1) An appointed Amir.
2) That Amir’s appointment of Zakat Collectors.
3) This resulting in a collected and assessed amount of Zakat.
4) The gathering of the Zakat in a Bayt al-Maal.
5) The immediate distribution of the Zakat to the legally worthy recipients.

This has not happened.

Thus a newer and wider method must be adopted on a global scale PRIOR to the return of a local Halal functioning community which restores Islam by the door of Zakat.

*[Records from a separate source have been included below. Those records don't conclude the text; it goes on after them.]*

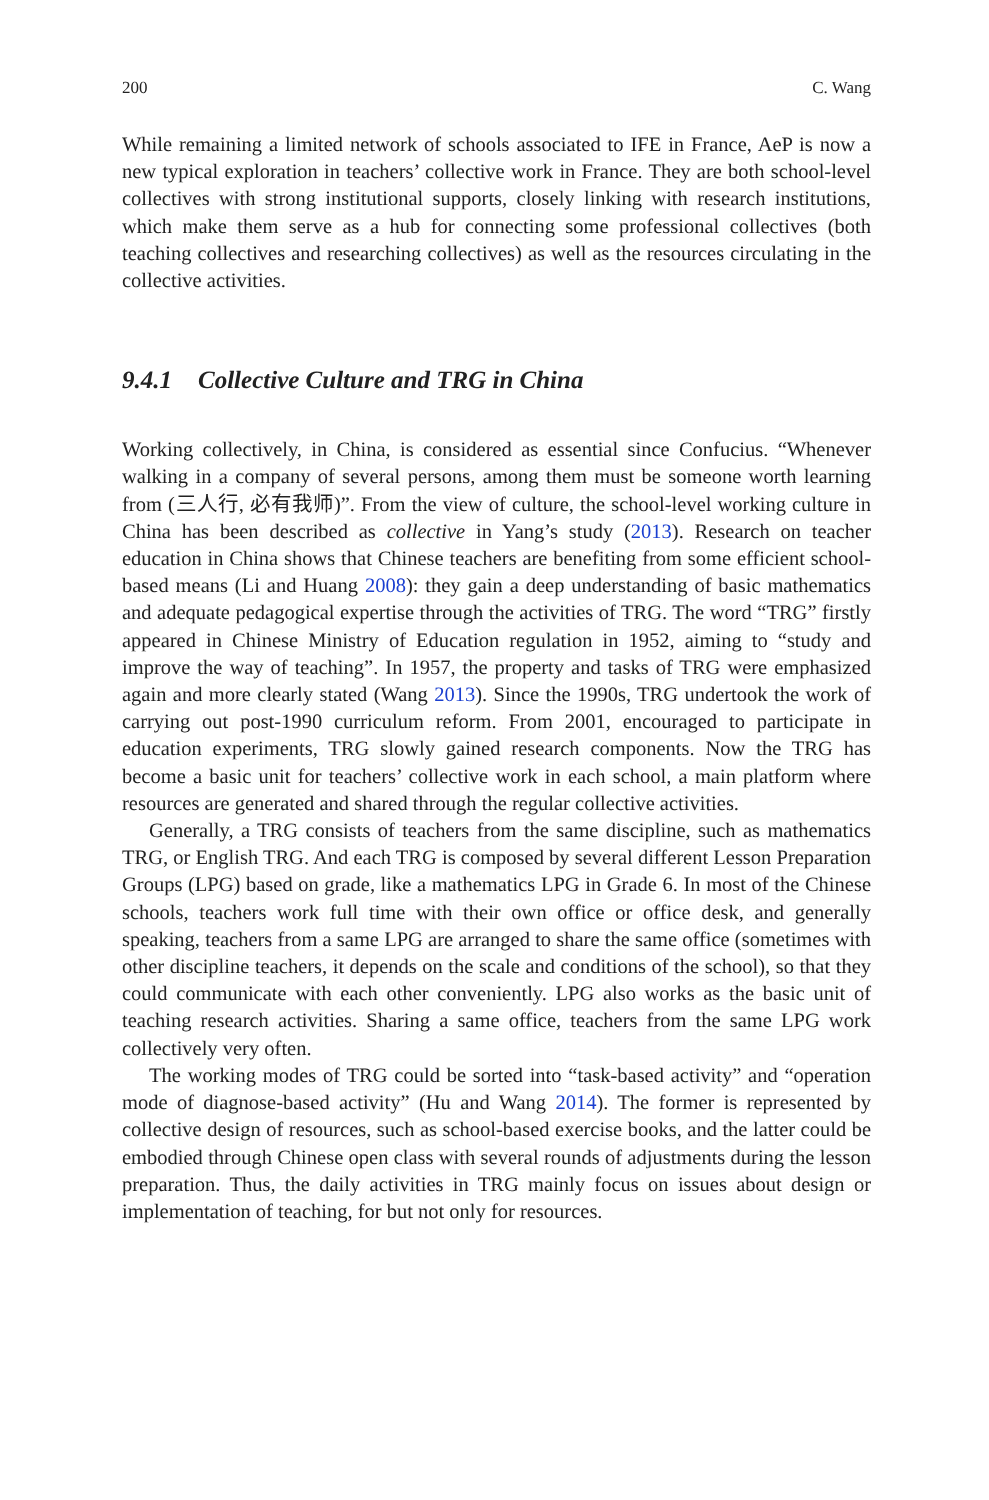200 C. Wang
While remaining a limited network of schools associated to IFE in France, AeP is now a new typical exploration in teachers’ collective work in France. They are both school-level collectives with strong institutional supports, closely linking with research institutions, which make them serve as a hub for connecting some professional collectives (both teaching collectives and researching collectives) as well as the resources circulating in the collective activities.
9.4.1 Collective Culture and TRG in China
Working collectively, in China, is considered as essential since Confucius. “Whenever walking in a company of several persons, among them must be someone worth learning from (三人行, 必有我师)”. From the view of culture, the school-level working culture in China has been described as collective in Yang’s study (2013). Research on teacher education in China shows that Chinese teachers are benefiting from some efficient school-based means (Li and Huang 2008): they gain a deep understanding of basic mathematics and adequate pedagogical expertise through the activities of TRG. The word “TRG” firstly appeared in Chinese Ministry of Education regulation in 1952, aiming to “study and improve the way of teaching”. In 1957, the property and tasks of TRG were emphasized again and more clearly stated (Wang 2013). Since the 1990s, TRG undertook the work of carrying out post-1990 curriculum reform. From 2001, encouraged to participate in education experiments, TRG slowly gained research components. Now the TRG has become a basic unit for teachers’ collective work in each school, a main platform where resources are generated and shared through the regular collective activities.
Generally, a TRG consists of teachers from the same discipline, such as mathematics TRG, or English TRG. And each TRG is composed by several different Lesson Preparation Groups (LPG) based on grade, like a mathematics LPG in Grade 6. In most of the Chinese schools, teachers work full time with their own office or office desk, and generally speaking, teachers from a same LPG are arranged to share the same office (sometimes with other discipline teachers, it depends on the scale and conditions of the school), so that they could communicate with each other conveniently. LPG also works as the basic unit of teaching research activities. Sharing a same office, teachers from the same LPG work collectively very often.
The working modes of TRG could be sorted into “task-based activity” and “operation mode of diagnose-based activity” (Hu and Wang 2014). The former is represented by collective design of resources, such as school-based exercise books, and the latter could be embodied through Chinese open class with several rounds of adjustments during the lesson preparation. Thus, the daily activities in TRG mainly focus on issues about design or implementation of teaching, for but not only for resources.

Men must begin to trade and exchange, hand to hand, and transfer across distance without recourse to the financial instruments and institutions of capitalism.

Therefore, to that constructive future activity I call Muslims to begin a post-usury culture.

So, I now dis-associate myself from all activity involving the Islamic gold dinar and silver dirham.

I call on an end to its new institutions and productivity. The defence mechanisms of today’s late capitalism and its crisis management surrounding the buying, moving and minting of gold have surrounded it with prohibitive pricing and taxation.

It is time to move beyond it. This is capitalism’s pyrrhic victory. Ahead lies vast expansion for the post-terrorist and post-political stage of Muslim growth.